Above: Children partake in the Makers exibit at the Children’s Museum of Pittsburgh.
With child inventors, robotic animals, the loudest moving instrument, local artists and crafters, this year’s Pittsburgh Mini Maker Faire at the Children’s Museum promises a unique experience for visitors of all ages.
The Pittsburgh Mini Maker Faire brings makers in science, art, music, engineering and craft together to encourage making from all ages. The event is organized by the staff of MAKE magazine and is co-presented by the Children’s Museum of Pittsburgh and HackPittsburgh.
Located on Fifth Avenue in the Crawford-Roberts neighborhood, HackPittsburgh is a nonprofit, community-based workshop that focuses on sharing skills and tools between its members to pursue creative projects.
“Pittsburgh Mini Maker Faire is one of the destination events that draw people from all over the region to our neighborhood,” says Angela Seals, the Program Manager at the Children’s Museum of Pittsburgh and the Lead Coordinator of the Pittsburgh Mini Maker Faire.
Visitors from all over Allegheny County will come to the Northside for the fair to watch and work with regional and local inventors, engineers, artists, crafters and musicians.
“It pulls them beyond the overpasses from the North Shore into the community to see the gorgeous new Buhl Community Park, the architecture and cultural assets nearby, the quality restaurants and all the great things here that Northsiders know so well,” said Seals.
“Inviting families to visit the Northside to explore ‘making’ brings people here that might not otherwise make that trip and sends them back to their community with a positive, refreshed perspective on the entire Northside,” says Sue Kerr, founder of the Pittsburgh Tote Bag Project, an organization that will be participating in this year’s fair.

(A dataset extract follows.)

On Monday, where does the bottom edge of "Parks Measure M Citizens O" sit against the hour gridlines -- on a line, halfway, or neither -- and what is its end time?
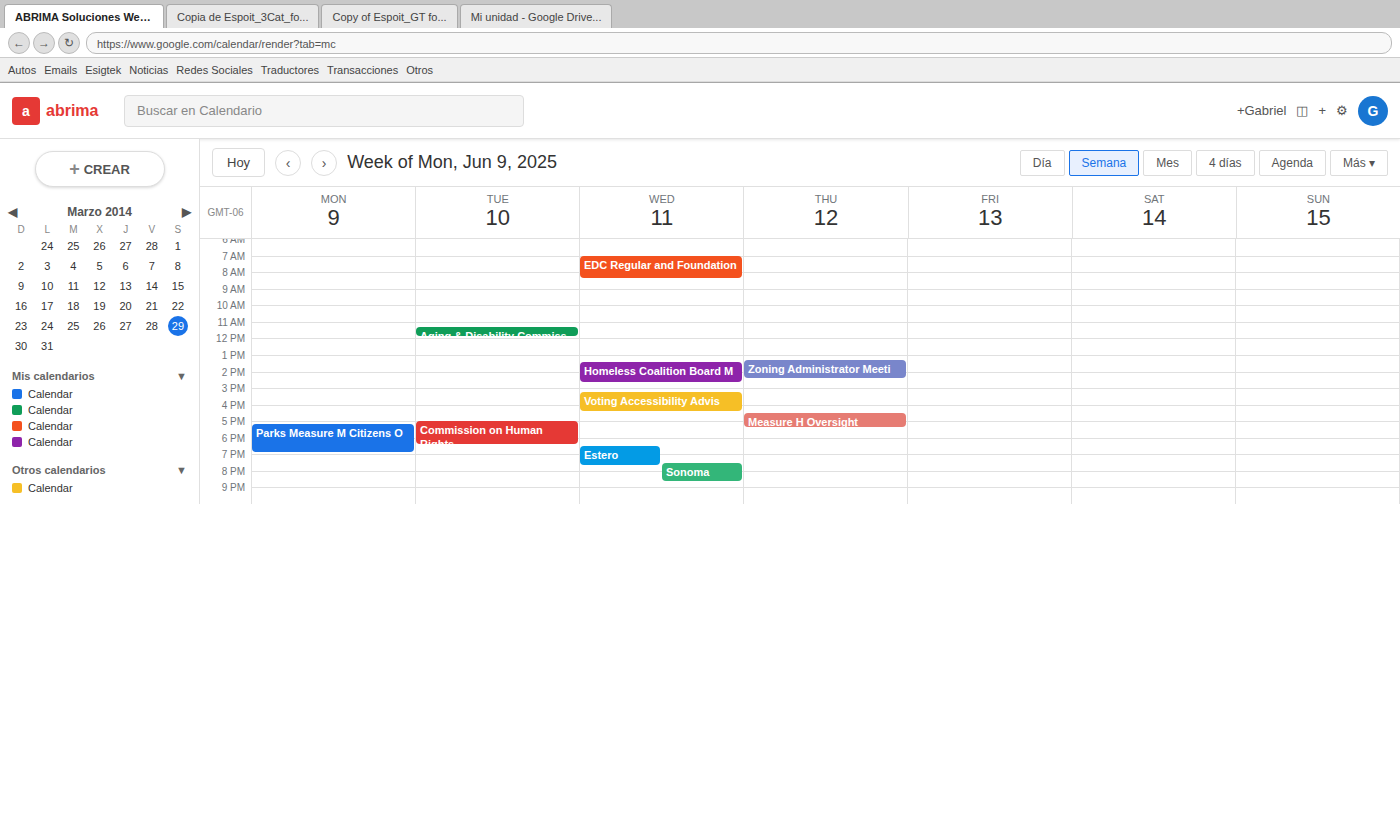
7:00 PM -- exactly on the 7 PM line.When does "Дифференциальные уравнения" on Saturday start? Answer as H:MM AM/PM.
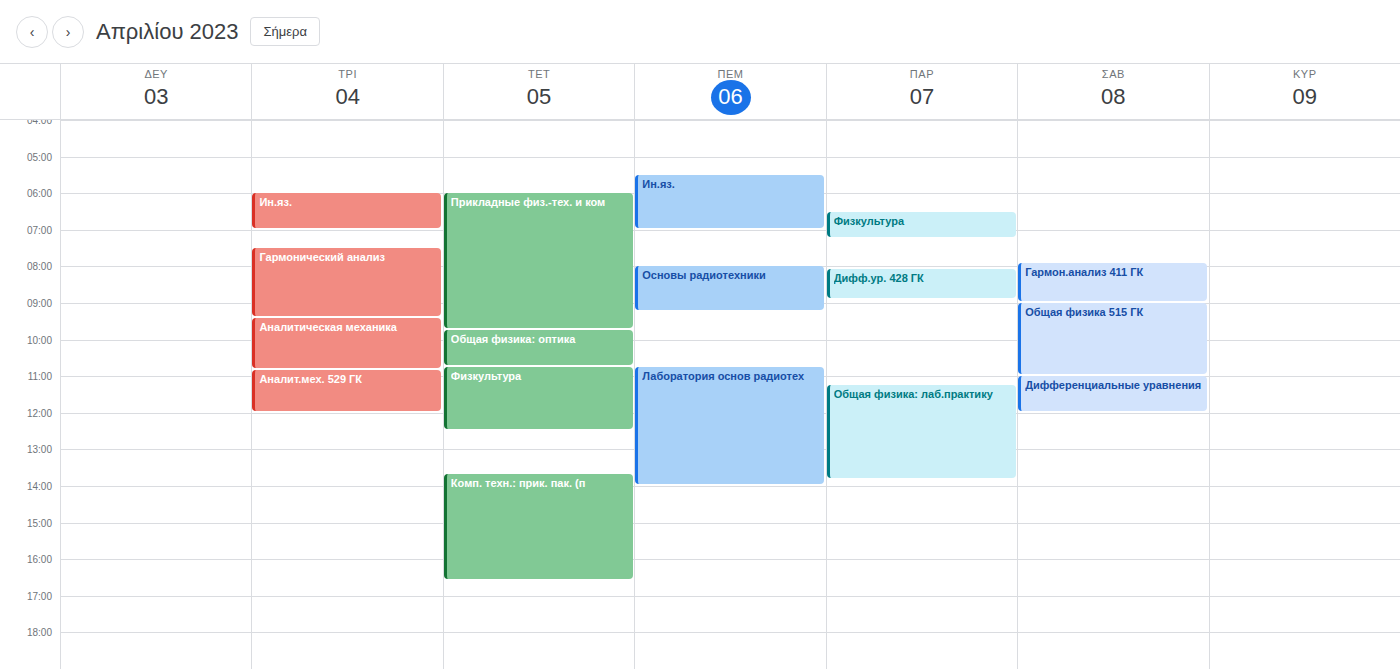
11:00 AM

Located in the Northside, the Pittsburgh Tote Bag Project collects new and gently used tote bags and distributes them to the region’s food pantries. In this year’s Mini Maker Faire, Pittsburgh Tote Bag Project will be giving out tote bags to visitors and donating new tote bags to their project. They will also be handing out information on how to “reuse” gently worn tote bags.
Kerr thinks the Maker Faire is a great way to “showcase the wonderful merger of reuse and revitalization of [the Northside’s] neighborhoods.”
HackPittsburgh’s shop councilmember Doug Philips points out that the fair not only shows off makers in the tri-state area, but also works as an outreach, collecting people from other communities and bringing them together.
“The main purpose is to build the community,” Philips said. “Everyone should feel empowered to make their own stuff, even if it’s not useful. It’s a creative process.”
This year’s Pittsburgh Mini Maker Faire will take place from 10 a.m.-4 p.m. at Buhl Community Park and the Children’s Museum of Pittsburgh this Saturday.